Our Hero, Balthazar, l’EP tratto da “Uncut Gems” segna l’esordio alla regia del produttore di “Good Time”, Oscar Boyson. Con un nerd e un provocatore, interpretati rispettivamente da Jaeden Martell e Asa Butterfield, si capisce fin dall’inizio che la pellicola del 2025 promette un viaggio emozionante e tossico. Già dal trailer, appena uscito al Tribeca Film Festival, si intuisce che si tratta di un incrocio propulsivo e contraddittorio tra una lettera di avvertimento sulla cultura delle armi e un thriller alla Safdie.
Una satira abrasiva capace di far parlare di sé:
Our Hero, Balthazar ha continuato a far parlare di sé tramite passaparola nato dalla sua presentazione al Tribeca, dove si è classificato secondo per il Premio del Pubblico nella sezione Narrativa. Il film si pone come una satira sicura di sé: abrasiva, certo; senza dubbio sconcertante; ma attraversata da un’ironia tagliente irreversibilmente divertente.

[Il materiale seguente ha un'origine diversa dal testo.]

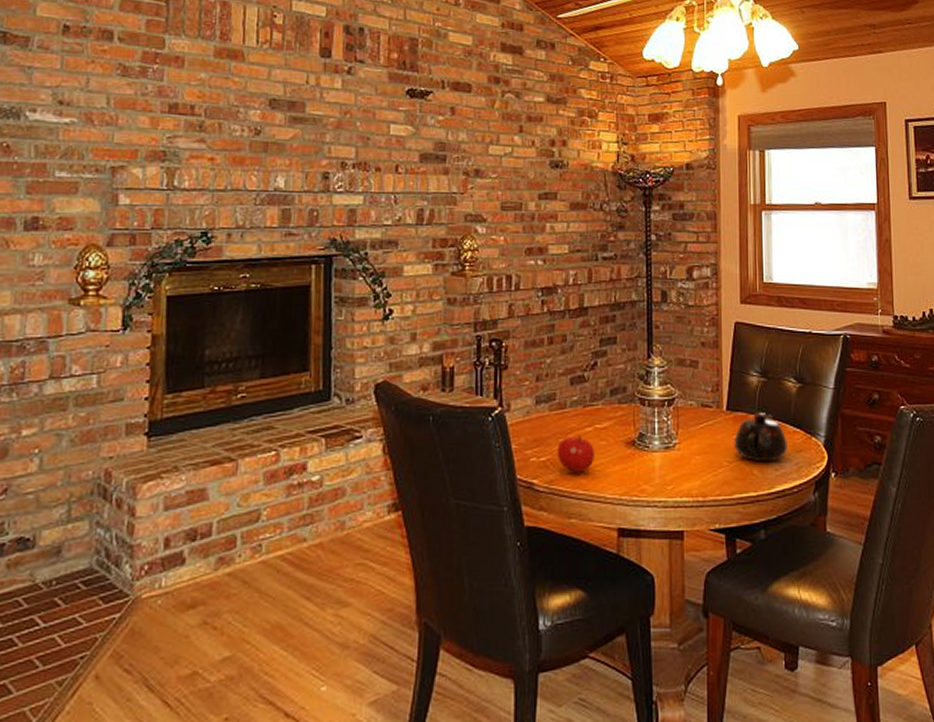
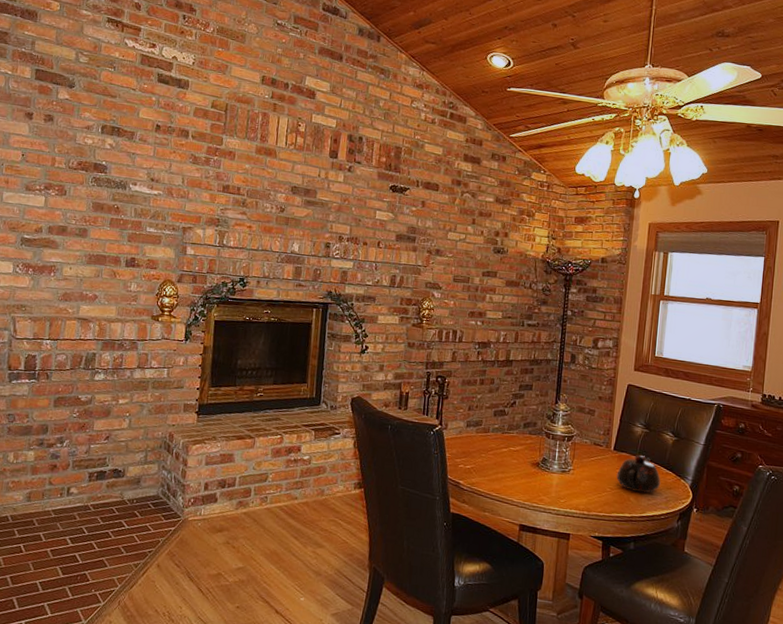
fruit: present [556,435,595,472] -> none [479,453,508,480]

Il cast di ‘Our Hero, Balthazar’:
Co-sceneggiato da Ricky Camilleri, il lungometraggio vede la partecipazione di attori come Jennifer Ehle, Noah Centineo, Anna Baryshnikov, Becky Ann Baker e Avan Jogia.
Due adolescenti trascurati e le loro rocambolesche avventure:
In un mondo in cui il successo si misura in impegno e la tragedia sembra essersi trasformata in spettacolo, Our Hero, Balthazar segue le dinamiche di due adolescenti trascurati, i quali si conoscono per caso online. Uno dei due è il privilegiato ma solitario newyorkese Balthy Malone (Jaeden Martell), il quale sogna di diventare un eroe. L’alro è il texano in difficoltà Solomon Jackson, incarnato da Asa Butterfield, che cerca attenzioni pubblicando minacce violente. Quando Balthy si reca in Texas nel tentativo maldestro di fare amicizia con Solomon evitando una tragedia, viene trascinato in un mondo pericoloso ma emozionante. Nonostante le loro differenze, entrambi trovano rifugio dalla loro solitudine opprimente nella reciproca compagnia. Tuttavia, tutte le buone intenzioni di Balthy non bastano per evitare che le sue decisioni li portino sull’orlo del disastro.
L’estetica Safdie per raccontare una New York agitata:
Boyson non si discosta del tutto dall’estetica riconoscibile di Benny e Josh Safdie, ormai linguaggio comune dei registi della generazione Y, intenta a catturare una New York nervosa, spoglia e febbrile. Dopotutto, il regista nasce come co-fondatore della Elara Pictures insieme ai Safdie, prima che i fratelli si separassero creativamente.
‘Our Hero, Balthazar’: il regista cammina sul filo tra satira sociale e thriller emotivo:
In Our Hero, Balthazar la regia stilizzata assume la forma di un vero e proprio punto di vista critico: un dispositivo che entusiasma il pubblico, ma allo stesso tempo rischia di incoraggiare alcuni presenti in sala ad aderire alla visione tormentata del mondo che attraversa la pellicola. L’opera si muove in equilibrio su due poli opposti: da una parte un racconto ammonitore, dall’altra intrattenimento ad alta tensione. È proprio la capacità di Boyson di camminare sul filo del rasoio tra queste due forze opposte a rendere questo promettente debutto affascinante e irrequieto.
Picturehouse e WG Pictures presentano Our Hero, Balthazar a New York City il 27 marzo e a Los Angeles il 3 aprile.